V3以前のバージョンでもstageプロパティを使用して、開発者ごとに環境を分けたり、テスト・ステージ・本番環境を分けたりすることが可能でした。V4では、このstageプロパティ専用の設定項目が新たに追加され、より柔軟な環境管理ができるようになりました。例えば、paramsプロパティを用いることで、各環境ごとに異なる設定値を指定することが可能です。これにより、環境ごとの設定の管理が一層簡単かつ効率的になります。

service: billing
stages:
  prod:
    params:
      stripe_api_key: ${env:PROD_STRIPE_API_KEY}
  default:
    params:
      stripe_api_key: ${env:DEV_STRIPE_API_KEY}

Terraformとの統合

Serverless Framework V4では、HashiCorp Terraformとの統合が強化され、${terraform}変数を使ってTerraformの状態出力を簡単に取得できるようになりました。これにより、RDSやSQSなどの共有インフラをTerraformで管理し、アプリ固有のリソースはServerless Frameworkが担当するというハイブリッドな運用が可能です。

	
service: my-service
 
stages:
  default:
    resolvers:
      terraform:
        type: terraform
        backend: s3
        bucket: terraform-state
        key: terraform.tfstate
 
functions:
  helloWorld:
  handler: handler.hello
  environment:
    TERRAFORM_VARIABLE: ${terraform:outputs:users_table_arn}

HashiCorp Vaultとの統合

Serverless Framework V4では、人気のあるシークレット管理ツールであるHashiCorp Vaultとのシームレスな統合が可能な${vault}変数が導入されました。この機能により、デプロイ時にHashiCorp Vaultから安全にシークレットを取得でき、サーバーレスサービスのセキュリティと柔軟性が向上します。さらに、新しいステージ設定を活用して、各ステージごとに異なるVaultインスタンスを指定することが可能です。

───

[課題セット]
A - 抜粋の「Serverless Framework V4では、HashiCorp Terraformとの統合」で始まる段落を、主な事実を残したまま箇条書きにまとめてください。
B - 抜粋のうち、「V3以前のバージョンでもst」から「層簡単かつ効率的になります。」までをすべて、一字も変えずに書き出してください。

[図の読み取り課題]
───

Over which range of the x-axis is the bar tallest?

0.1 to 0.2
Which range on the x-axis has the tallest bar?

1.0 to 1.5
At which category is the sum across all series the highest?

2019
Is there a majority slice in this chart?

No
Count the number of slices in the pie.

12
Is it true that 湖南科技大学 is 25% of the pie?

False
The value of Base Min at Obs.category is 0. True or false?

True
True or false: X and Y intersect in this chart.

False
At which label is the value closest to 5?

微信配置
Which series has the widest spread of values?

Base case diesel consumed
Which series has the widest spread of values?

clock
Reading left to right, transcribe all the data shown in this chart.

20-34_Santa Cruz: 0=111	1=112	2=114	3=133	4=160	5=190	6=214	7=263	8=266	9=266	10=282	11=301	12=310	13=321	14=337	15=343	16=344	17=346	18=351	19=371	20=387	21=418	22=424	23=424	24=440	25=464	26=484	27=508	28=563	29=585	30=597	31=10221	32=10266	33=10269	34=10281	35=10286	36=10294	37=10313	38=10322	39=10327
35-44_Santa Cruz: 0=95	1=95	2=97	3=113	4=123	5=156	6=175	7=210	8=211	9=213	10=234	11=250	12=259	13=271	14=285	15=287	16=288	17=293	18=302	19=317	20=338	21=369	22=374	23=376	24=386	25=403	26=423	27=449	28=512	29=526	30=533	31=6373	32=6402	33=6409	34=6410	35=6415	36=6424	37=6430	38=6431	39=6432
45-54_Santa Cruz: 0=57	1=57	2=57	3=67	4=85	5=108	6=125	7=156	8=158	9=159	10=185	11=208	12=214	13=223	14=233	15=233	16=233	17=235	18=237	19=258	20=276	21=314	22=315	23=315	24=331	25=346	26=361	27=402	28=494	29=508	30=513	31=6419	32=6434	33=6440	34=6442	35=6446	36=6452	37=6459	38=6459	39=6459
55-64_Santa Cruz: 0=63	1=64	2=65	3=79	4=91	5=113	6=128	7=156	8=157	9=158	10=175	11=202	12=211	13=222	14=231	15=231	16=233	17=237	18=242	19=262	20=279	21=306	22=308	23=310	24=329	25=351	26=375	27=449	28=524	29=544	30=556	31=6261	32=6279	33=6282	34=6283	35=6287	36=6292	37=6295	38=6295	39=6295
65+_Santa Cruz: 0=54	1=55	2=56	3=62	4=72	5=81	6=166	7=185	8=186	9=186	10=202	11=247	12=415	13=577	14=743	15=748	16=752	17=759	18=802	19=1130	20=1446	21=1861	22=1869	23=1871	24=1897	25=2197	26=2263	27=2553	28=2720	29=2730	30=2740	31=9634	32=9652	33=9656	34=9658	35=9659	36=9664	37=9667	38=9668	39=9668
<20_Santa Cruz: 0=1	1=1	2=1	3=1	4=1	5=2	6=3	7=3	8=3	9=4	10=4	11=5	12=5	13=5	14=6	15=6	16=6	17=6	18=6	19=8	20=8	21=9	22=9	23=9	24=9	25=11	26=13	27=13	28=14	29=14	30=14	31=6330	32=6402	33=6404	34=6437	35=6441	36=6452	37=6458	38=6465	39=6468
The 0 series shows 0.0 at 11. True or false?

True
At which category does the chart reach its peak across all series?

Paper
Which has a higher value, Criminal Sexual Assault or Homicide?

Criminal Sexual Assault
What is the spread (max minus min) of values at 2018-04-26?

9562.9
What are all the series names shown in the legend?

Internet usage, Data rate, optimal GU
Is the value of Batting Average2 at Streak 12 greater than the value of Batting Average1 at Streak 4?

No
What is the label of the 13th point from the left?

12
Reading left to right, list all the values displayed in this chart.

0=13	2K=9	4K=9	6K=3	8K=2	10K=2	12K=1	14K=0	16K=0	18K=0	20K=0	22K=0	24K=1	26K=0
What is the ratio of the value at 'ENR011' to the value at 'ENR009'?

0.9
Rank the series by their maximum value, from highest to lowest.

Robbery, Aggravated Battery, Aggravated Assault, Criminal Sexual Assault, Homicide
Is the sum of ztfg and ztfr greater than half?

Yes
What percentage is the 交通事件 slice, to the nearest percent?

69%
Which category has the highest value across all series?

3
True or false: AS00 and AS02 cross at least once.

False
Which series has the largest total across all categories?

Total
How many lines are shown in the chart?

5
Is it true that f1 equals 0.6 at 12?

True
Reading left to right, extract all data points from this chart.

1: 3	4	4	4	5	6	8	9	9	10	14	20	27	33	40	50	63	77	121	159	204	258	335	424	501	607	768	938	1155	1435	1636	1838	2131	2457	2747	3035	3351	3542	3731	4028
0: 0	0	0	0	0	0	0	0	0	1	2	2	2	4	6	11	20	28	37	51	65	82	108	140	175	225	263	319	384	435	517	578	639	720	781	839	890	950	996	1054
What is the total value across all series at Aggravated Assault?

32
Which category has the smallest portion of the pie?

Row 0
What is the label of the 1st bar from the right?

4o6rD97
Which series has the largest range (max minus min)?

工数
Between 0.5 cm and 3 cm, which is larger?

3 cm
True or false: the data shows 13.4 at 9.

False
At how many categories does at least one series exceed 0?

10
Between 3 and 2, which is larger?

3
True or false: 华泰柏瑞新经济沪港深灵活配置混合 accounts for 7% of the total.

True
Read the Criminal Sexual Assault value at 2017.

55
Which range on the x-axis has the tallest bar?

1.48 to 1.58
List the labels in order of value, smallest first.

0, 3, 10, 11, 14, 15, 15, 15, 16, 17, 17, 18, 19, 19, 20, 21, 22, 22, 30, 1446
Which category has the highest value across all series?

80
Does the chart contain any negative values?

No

───

[回答一覧]
A -
- V4ではHashiCorp Terraformとの統合が強化された。
- ${terraform}変数を使って、Terraformの状態出力を簡単に取得できる。
- RDSやSQSなどの共有インフラはTerraformで管理し、アプリ固有のリソースはServerless Frameworkが担当する、ハイブリッドな運用が可能になる。

B -
V3以前のバージョンでもstageプロパティを使用して、開発者ごとに環境を分けたり、テスト・ステージ・本番環境を分けたりすることが可能でした。V4では、このstageプロパティ専用の設定項目が新たに追加され、より柔軟な環境管理ができるようになりました。例えば、paramsプロパティを用いることで、各環境ごとに異なる設定値を指定することが可能です。これにより、環境ごとの設定の管理が一層簡単かつ効率的になります。